From a financial standpoint, the most significant aspect is that Unilever is now on the verge of ending 26 years of conglomerate structure that had weighed on its stock price.

“In this light, we see a clear potential for revaluation towards a 20x PER in 12 months, compared to the current 16x,” he notes, maintaining his “outperform” opinion on the stock.

According to ING analysts, the $15.7 billion raised in the transaction – almost 11% of the group’s market capitalization – would represent a “significant” amount if used for share buybacks.

Unilever currently has a market capitalization of over 115.6 billion euros as of Tuesday morning.

In New York, McCormick is valued at $14.4 billion, which is around 12.5 billion euros.

An operation that does not convince RBC This significant difference catches the attention of RBC teams, who are far from impressed by the operation in a note released this morning.

“The problem with the deal that is being considered, in our view, lies in the fact that the entity resulting from the operation – with Unilever holding about 65% – would be much less concentrated than in the past,” points out the Canadian broker.

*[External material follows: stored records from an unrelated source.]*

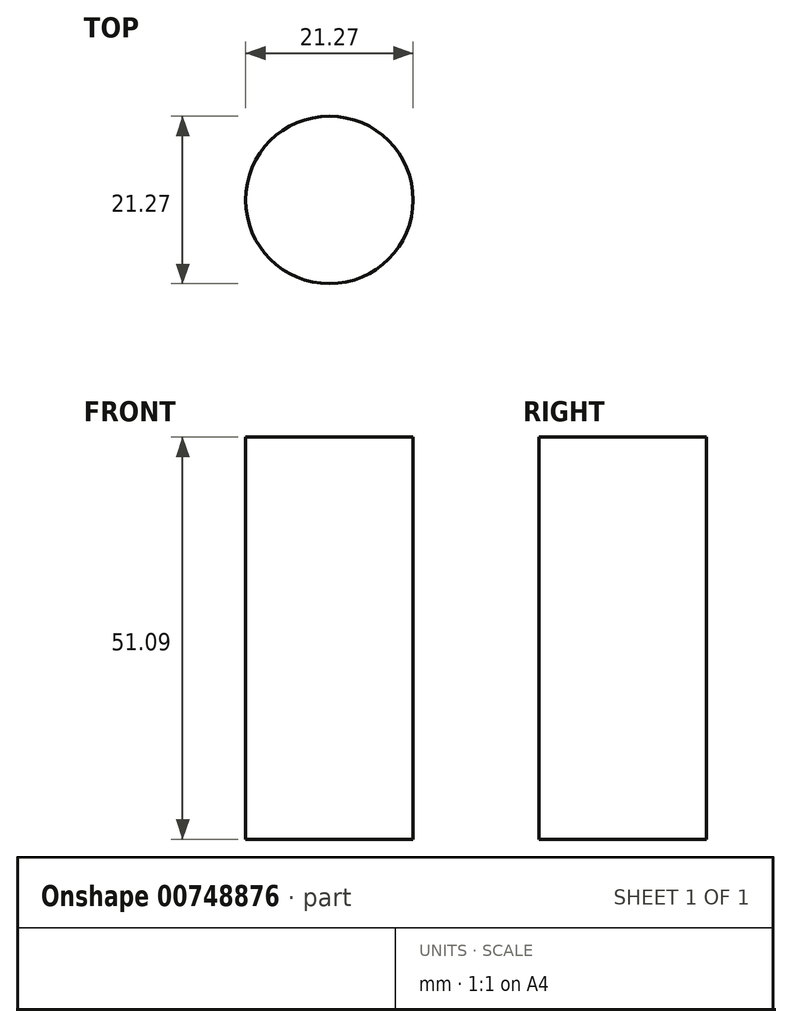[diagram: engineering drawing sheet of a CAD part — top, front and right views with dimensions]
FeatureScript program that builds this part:
annotation { "Feature Type Name" : "Feature", "Feature Type Description" : "" }
export const myFeature = defineFeature(function(context is Context, id is Id, definition is map)
    precondition{}
    {
        {
            var Q0;
            Q0=qCreatedBy(makeId("Top.planeOp"),FACE);
            var sketch = newSketch(context, id + "F0", { "sketchPlane" : qUnion([Q0])});
            skCircle(sketch, "E0", {"center": v(-44.17, 45.18) * mm, "radius": 10.63 * mm});
            skSolve(sketch);
        }
        {
            var Q0;
            Q0=sQuery(id+"F0.wireOp",EDGE,"E0");
            extrude(context, id + "F1", {"bodyType" : ToolBodyType.SURFACE, "surfaceEntities" : qUnion([Q0]), "depth" : 51.1 * mm, "offsetDistance" : 25.4 * mm});
        }
    });
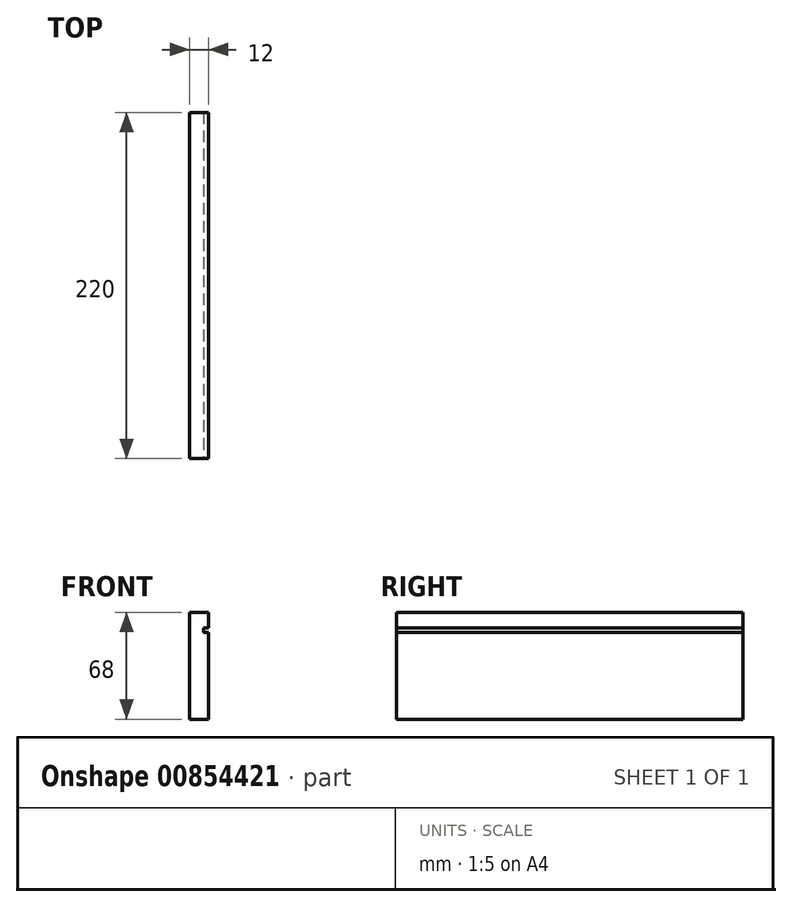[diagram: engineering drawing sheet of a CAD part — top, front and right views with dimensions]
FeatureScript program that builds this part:
annotation { "Feature Type Name" : "Feature", "Feature Type Description" : "" }
export const myFeature = defineFeature(function(context is Context, id is Id, definition is map)
    precondition{}
    {
        {
            var Q0;
            Q0=qCreatedBy(makeId("Front.planeOp"),FACE);
            var sketch = newSketch(context, id + "F0", { "sketchPlane" : qUnion([Q0])});
            skLineSegment(sketch, "E0.bottom", {"start": v(-110, 34) * mm, "end": v(110, 34) * mm});
            skLineSegment(sketch, "E0.top", {"start": v(-110, -34) * mm, "end": v(110, -34) * mm});
            skLineSegment(sketch, "E0.left", {"start": v(-110, 34) * mm, "end": v(-110, -34) * mm});
            skLineSegment(sketch, "E0.right", {"start": v(110, 34) * mm, "end": v(110, -34) * mm});
            skPoint(sketch, "E0.middle", {"position": v(0, 0) * mm});
            skSolve(sketch);
        }
        {
            var Q0;
            Q0 = qSketchRegion(id + "F0", true);
            extrude(context, id + "F1", {"entities" : qUnion([Q0]), "depth" : 12 * mm, "offsetDistance" : 25.4 * mm});
        }
        {
            var Q0;
            Q0=makeQuery(id+"F1.opExtrude","SWEPT_FACE",FACE,{"disambiguationData":[OSD([sQuery(id+"F0.wireOp",EDGE,"E0.right")])]});
            var sketch = newSketch(context, id + "F2", { "sketchPlane" : qUnion([Q0])});
            skLineSegment(sketch, "E1.bottom", {"start": v(0, 24) * mm, "end": v(-3, 24) * mm});
            skLineSegment(sketch, "E1.top", {"start": v(0, 21) * mm, "end": v(-3, 21) * mm});
            skLineSegment(sketch, "E1.left", {"start": v(0, 24) * mm, "end": v(0, 21) * mm});
            skLineSegment(sketch, "E1.right", {"start": v(-3, 24) * mm, "end": v(-3, 21) * mm});
            skSolve(sketch);
        }
        {
            var Q0;
            Q0 = qSketchRegion(id + "F2", true);
            extrude(context, id + "F3", {"entities" : qUnion([Q0]), "operationType" : NewBodyOperationType.REMOVE, "oppositeDirection" : true, "depth" : 300 * mm, "offsetDistance" : 25.4 * mm});
        }
        {
            var Q0;
            Q0=makeQuery(id+"F1.opExtrude","SWEPT_BODY",BODY,{"disambiguationData":[OSD([sQuery(id+"F0.wireOp",EDGE,"E0.bottom"),sQuery(id+"F0.wireOp",EDGE,"E0.top"),sQuery(id+"F0.wireOp",EDGE,"E0.left"),sQuery(id+"F0.wireOp",EDGE,"E0.right")])]});
            deleteBodies(context, id + "F4", {"entities" : qUnion([Q0])});
        }
        {
            var Q0;
            Q0=qCreatedBy(makeId("Front.planeOp"),FACE);
            var sketch = newSketch(context, id + "F5", { "sketchPlane" : qUnion([Q0])});
            skLineSegment(sketch, "E2.bottom", {"start": v(-6, 34) * mm, "end": v(6, 34) * mm});
            skLineSegment(sketch, "E2.top", {"start": v(-6, -34) * mm, "end": v(6, -34) * mm});
            skLineSegment(sketch, "E2.left", {"start": v(-6, 34) * mm, "end": v(-6, -34) * mm});
            skLineSegment(sketch, "E2.right", {"start": v(6, 34) * mm, "end": v(6, -34) * mm});
            skPoint(sketch, "E2.middle", {"position": v(0, 0) * mm});
            skSolve(sketch);
        }
        {
            var Q0;
            Q0=makeQuery(id+"F5.imprint","IMPRINT",FACE,{"disambiguationData":[TD([[makeQuery(id+"F5.imprint","IMPRINT",EDGE,{"derivedFrom":sQuery(id+"F5.wireOp",EDGE,"E2.bottom")}),-1.0]])]});
            extrude(context, id + "F6", {"entities" : qUnion([Q0]), "depth" : 220 * mm, "offsetDistance" : 25.4 * mm});
        }
        {
            var Q0;
            Q0=makeQuery(id+"F6.opExtrude","SWEPT_FACE",FACE,{"disambiguationData":[OSD([sQuery(id+"F5.wireOp",EDGE,"E2.right")])]});
            var sketch = newSketch(context, id + "F7", { "sketchPlane" : qUnion([Q0])});
            skLineSegment(sketch, "E3.bottom", {"start": v(0, 24) * mm, "end": v(-220, 24) * mm});
            skLineSegment(sketch, "E3.top", {"start": v(0, 21) * mm, "end": v(-220, 21) * mm});
            skLineSegment(sketch, "E3.left", {"start": v(0, 24) * mm, "end": v(0, 21) * mm});
            skLineSegment(sketch, "E3.right", {"start": v(-220, 24) * mm, "end": v(-220, 21) * mm});
            skSolve(sketch);
        }
        {
            var Q0;
            Q0 = qSketchRegion(id + "F7", true);
            extrude(context, id + "F8", {"entities" : qUnion([Q0]), "operationType" : NewBodyOperationType.REMOVE, "oppositeDirection" : true, "depth" : 3 * mm, "offsetDistance" : 25.4 * mm});
        }
    });
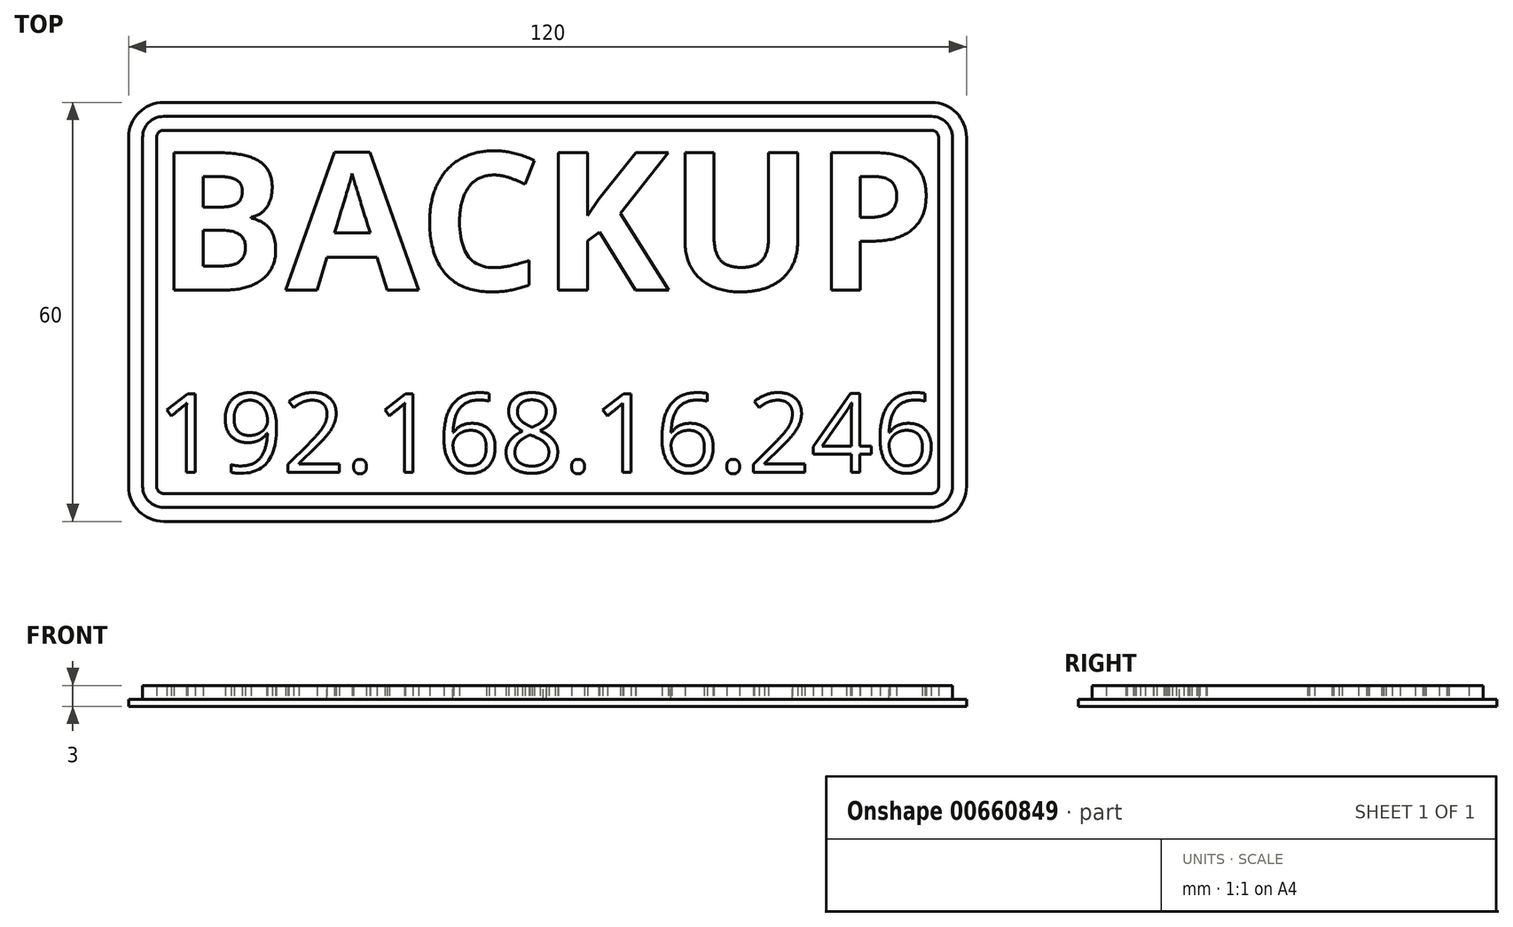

“This contradicts the argument previously put forward by Unilever to retain its food business, namely its strong focus on two brands (Hellmann’s and Knorr) that made it a valuable asset within the group,” he argues.

“We find it hard to see the logic of now holding a partial stake in a less concentrated business,” continues RBC.

“If this interpretation is confirmed (…), Unilever would end up with a strengthened minority stake in a business that is even more complex, rather than with full control of a business dominated by two key brands,” adds the analyst. “At this stage, this does not seem particularly appealing.”